TEXT EXCERPT –

Start of Block

This custom name replaces the monitoring/<hash>/ pattern:

run
|-- monitoring
    |-- cpu
    |-- gpu
    |-- gpu_memory
    |-- gpu_power
    |-- hostname
    |-- memory
    |-- pid
    |-- stderr
    |-- stdout
    |-- tid

Monitoring distributed runs#

When logging metrics from multiple processes, ensure that your custom name is unique for each process:

Process 1
run = neptune.init_run(
    custom_run_id="honest-mustang",
    monitoring_namespace="monitoring/<process_1_identifier>",
)
Process 2
run = neptune.init_run(
    custom_run_id="honest-mustang",
    monitoring_namespace="monitoring/<process_2_identifier>",
)

Logging custom system metrics#

To log custom monitoring metrics, you can access the monitoring namespace like any other namespace and define custom fields:

import neptune

run = neptune.init_run(monitoring_namespace="monitoring")
run["monitoring/custom-metric"].append(custom_metric_value)

Separating custom and auto-created metrics#

Neptune organizes the auto-created monitoring fields under the path that you provide to the monitoring_namespace argument.

End of Block

INFORMATION PROVIDED –

Start of Block

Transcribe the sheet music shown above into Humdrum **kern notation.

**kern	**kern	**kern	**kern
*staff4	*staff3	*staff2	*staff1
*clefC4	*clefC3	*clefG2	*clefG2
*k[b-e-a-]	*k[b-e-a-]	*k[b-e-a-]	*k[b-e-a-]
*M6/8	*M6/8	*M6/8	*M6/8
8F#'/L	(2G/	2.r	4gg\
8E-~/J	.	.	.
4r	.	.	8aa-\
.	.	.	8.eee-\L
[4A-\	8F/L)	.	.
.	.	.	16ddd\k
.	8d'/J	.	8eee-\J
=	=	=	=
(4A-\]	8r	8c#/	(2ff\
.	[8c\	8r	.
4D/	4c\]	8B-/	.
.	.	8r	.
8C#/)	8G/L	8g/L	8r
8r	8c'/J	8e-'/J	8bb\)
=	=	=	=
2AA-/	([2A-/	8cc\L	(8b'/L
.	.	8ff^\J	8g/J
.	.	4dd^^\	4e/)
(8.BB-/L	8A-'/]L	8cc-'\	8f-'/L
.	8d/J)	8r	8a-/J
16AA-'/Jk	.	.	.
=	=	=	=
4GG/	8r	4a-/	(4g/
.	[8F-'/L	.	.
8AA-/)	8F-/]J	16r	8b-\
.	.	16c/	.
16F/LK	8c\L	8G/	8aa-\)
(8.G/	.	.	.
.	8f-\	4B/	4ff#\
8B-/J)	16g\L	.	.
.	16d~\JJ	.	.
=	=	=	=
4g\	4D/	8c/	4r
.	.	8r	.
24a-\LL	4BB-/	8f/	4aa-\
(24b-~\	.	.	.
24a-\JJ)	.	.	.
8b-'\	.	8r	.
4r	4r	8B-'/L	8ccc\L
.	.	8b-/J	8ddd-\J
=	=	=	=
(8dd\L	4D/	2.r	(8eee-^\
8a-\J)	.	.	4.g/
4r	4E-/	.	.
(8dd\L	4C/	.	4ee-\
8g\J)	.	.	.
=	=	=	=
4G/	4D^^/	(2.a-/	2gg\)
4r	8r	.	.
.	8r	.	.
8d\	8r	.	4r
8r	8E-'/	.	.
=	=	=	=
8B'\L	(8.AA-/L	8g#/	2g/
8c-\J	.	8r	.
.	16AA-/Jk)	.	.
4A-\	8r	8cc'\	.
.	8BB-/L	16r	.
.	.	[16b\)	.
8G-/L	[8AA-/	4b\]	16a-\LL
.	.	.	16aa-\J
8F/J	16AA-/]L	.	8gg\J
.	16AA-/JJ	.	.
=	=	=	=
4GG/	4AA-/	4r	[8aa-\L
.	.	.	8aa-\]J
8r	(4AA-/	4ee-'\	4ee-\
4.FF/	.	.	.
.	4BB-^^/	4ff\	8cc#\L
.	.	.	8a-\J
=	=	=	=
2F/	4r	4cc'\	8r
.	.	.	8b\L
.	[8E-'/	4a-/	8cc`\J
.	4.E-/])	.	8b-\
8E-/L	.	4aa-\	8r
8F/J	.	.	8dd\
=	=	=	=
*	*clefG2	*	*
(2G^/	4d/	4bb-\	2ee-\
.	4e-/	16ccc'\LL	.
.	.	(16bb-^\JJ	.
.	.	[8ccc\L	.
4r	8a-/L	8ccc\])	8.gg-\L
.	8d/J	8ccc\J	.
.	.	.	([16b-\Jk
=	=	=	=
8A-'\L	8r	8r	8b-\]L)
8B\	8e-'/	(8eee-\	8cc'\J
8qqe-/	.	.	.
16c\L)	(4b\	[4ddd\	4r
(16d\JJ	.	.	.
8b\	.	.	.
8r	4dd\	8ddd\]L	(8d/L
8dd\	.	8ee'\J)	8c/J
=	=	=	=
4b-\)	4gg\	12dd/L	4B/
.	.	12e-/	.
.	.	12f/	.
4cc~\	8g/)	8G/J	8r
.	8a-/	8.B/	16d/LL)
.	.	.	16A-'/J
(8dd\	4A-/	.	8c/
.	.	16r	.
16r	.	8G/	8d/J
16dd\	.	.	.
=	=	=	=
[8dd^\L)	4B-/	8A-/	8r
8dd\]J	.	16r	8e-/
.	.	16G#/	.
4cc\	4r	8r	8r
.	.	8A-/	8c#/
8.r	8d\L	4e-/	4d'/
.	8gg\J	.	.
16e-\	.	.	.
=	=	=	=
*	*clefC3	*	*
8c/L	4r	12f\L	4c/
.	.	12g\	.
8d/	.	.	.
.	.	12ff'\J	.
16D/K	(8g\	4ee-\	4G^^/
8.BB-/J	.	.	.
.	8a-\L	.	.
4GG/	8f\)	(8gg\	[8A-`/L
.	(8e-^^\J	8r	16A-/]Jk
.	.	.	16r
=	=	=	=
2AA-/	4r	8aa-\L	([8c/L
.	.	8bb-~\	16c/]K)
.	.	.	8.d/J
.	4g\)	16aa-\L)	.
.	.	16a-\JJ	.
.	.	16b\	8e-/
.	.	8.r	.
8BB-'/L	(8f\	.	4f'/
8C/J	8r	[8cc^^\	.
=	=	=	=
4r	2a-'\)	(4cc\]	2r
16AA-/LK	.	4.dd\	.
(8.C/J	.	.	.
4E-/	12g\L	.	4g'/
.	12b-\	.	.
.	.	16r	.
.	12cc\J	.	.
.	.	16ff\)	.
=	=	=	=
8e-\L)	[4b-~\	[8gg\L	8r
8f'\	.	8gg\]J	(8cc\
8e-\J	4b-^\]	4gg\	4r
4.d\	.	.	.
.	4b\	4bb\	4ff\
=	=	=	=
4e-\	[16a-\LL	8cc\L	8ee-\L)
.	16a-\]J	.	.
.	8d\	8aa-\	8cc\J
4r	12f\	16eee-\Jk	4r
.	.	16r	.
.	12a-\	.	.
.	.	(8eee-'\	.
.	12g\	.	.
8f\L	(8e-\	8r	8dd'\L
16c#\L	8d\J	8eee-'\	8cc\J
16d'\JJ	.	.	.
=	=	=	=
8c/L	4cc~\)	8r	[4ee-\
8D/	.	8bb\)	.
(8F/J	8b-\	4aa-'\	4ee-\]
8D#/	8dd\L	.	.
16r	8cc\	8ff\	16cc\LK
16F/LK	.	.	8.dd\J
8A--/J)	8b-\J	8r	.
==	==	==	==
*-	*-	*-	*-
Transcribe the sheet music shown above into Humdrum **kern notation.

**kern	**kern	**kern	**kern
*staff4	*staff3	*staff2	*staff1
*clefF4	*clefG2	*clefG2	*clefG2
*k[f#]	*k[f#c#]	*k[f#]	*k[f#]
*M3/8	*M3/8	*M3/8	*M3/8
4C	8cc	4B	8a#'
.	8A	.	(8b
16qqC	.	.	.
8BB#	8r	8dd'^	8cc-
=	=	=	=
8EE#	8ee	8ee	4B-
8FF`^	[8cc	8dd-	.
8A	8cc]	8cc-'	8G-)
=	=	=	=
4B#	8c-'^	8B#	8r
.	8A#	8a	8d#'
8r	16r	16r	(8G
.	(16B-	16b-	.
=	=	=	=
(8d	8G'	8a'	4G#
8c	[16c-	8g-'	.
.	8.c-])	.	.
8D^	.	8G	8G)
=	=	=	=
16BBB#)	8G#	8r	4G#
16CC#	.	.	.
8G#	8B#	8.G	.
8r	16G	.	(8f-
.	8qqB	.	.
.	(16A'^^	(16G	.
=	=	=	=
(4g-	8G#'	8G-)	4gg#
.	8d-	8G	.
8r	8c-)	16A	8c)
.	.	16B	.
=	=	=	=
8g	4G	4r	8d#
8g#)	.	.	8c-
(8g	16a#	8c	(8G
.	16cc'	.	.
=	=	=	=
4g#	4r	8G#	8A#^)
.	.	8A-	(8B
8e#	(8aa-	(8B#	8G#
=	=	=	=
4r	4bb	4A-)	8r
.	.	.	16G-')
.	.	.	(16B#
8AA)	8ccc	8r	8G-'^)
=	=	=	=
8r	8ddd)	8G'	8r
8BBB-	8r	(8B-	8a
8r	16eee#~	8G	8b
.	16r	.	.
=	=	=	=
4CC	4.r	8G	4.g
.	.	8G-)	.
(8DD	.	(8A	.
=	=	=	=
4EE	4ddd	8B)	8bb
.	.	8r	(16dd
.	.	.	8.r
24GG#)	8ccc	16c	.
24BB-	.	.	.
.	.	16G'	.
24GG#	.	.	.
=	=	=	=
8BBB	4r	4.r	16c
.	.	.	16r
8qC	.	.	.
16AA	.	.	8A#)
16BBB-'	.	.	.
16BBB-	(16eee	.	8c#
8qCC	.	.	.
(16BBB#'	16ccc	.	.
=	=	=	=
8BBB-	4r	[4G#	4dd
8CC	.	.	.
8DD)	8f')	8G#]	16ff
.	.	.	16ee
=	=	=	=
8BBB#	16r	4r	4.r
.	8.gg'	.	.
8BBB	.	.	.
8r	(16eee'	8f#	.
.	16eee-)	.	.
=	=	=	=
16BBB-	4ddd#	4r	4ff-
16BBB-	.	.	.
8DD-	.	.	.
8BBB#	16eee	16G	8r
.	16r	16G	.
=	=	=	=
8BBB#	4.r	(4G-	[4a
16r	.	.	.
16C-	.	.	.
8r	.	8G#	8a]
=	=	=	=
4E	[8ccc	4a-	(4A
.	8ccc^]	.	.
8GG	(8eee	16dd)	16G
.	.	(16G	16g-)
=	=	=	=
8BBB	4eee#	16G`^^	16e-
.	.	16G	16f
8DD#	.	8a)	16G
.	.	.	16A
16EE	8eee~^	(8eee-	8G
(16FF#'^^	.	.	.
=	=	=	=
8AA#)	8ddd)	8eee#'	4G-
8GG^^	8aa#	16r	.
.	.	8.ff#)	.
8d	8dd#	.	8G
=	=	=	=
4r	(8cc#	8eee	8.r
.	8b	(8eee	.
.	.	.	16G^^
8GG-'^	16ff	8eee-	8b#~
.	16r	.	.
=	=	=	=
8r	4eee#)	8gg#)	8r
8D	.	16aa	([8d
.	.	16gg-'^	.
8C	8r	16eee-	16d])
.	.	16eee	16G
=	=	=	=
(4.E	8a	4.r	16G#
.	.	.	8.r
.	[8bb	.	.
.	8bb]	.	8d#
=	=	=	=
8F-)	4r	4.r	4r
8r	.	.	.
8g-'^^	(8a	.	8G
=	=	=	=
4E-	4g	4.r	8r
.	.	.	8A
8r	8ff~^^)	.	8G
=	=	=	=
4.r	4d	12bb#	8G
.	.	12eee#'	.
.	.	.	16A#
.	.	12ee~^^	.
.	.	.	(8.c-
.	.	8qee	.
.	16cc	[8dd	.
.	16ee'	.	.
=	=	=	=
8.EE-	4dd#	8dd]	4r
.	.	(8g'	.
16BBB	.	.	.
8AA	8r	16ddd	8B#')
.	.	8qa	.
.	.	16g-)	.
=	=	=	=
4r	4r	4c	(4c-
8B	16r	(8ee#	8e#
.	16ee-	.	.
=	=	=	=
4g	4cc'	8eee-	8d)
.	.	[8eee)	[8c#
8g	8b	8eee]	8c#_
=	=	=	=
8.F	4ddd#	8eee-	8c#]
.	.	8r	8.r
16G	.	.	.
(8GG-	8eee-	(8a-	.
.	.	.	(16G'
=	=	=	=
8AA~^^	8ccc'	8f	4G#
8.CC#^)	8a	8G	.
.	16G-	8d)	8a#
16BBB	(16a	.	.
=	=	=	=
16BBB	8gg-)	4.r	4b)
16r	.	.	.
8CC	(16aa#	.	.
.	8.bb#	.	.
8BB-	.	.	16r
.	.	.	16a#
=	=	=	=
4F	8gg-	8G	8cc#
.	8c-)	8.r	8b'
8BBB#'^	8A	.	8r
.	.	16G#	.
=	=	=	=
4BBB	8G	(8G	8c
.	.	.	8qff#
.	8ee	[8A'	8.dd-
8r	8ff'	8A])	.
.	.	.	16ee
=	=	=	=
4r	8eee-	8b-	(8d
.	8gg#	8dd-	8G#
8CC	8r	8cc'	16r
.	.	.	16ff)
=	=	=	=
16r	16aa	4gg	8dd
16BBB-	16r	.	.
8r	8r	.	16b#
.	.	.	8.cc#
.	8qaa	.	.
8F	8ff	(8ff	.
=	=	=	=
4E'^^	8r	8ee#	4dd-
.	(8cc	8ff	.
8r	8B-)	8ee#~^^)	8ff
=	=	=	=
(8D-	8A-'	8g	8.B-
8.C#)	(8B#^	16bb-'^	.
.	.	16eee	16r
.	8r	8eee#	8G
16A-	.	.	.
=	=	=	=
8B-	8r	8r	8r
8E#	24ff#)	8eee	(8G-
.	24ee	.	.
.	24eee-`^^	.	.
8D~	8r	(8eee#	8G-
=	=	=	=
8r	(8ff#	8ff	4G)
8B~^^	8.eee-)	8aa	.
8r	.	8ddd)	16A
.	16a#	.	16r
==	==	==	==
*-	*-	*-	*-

End of Block

ACTIVITY A – Reproduce word for word the stretch of the Neptune monitoring documentation from "Separating custom and" through "the monitoring_namespace argument.".
ACTIVITY B – Please continue the Neptune monitoring documentation from the point where it stops.
The records have no connection to the Neptune monitoring documentation.

WRITTEN RESPONSE A –
Separating custom and auto-created metrics#

Neptune organizes the auto-created monitoring fields under the path that you provide to the monitoring_namespace argument.

WRITTEN RESPONSE B –
If you have custom metrics that you'd like to structure separately from the auto-created ones, you can include a custom sub-namespace in the path:

run = neptune.init_run(monitoring_namespace="monitoring/auto-created-metrics")

Then, you can organize custom metrics or namespaces under the monitoring root namespace:

monitoring_ns = run["monitoring"]
monitoring_ns["custom-metric"].append(custom_metric_value)
Result
run
|-- monitoring
    |-- auto-created-metrics
        |-- cpu
        |-- gpu
        |-- gpu_memory
        |-- gpu_power
        |-- hostname
        |-- memory
        |-- pid
        |-- stderr
        |-- stdout
        |-- tid
    |-- custom-metric

Logging Python Logger output#

To capture logs from Python Logger , create and add a Neptune handler to your Logger:

import logging
from neptune.integrations.python_logger import NeptuneHandler

logger = logging.getLogger("my_python_logger")

logger.addHandler(NeptuneHandler(run=run))  # a previously initialized run

logger.debug("Starting training")

Tip

You can customize what level of logs you want to capture or the name of the field where the logs will be stored.

For details, see API referencePython Logger.

Capturing external logs#

Neptune can be used in any Python script, so logs can be tracked in separate processes.

The best way to access a run in multiple places is with a custom ID. You can then access the same run and stream additional metadata to it from any Python script.

  1. Assign a custom ID when creating the run:

    Main script
    import neptune
    
    run = neptune.init_run(custom_run_id="adventurous-barracuda")
    

    Neptune also supports setting the custom run ID as an environment variable.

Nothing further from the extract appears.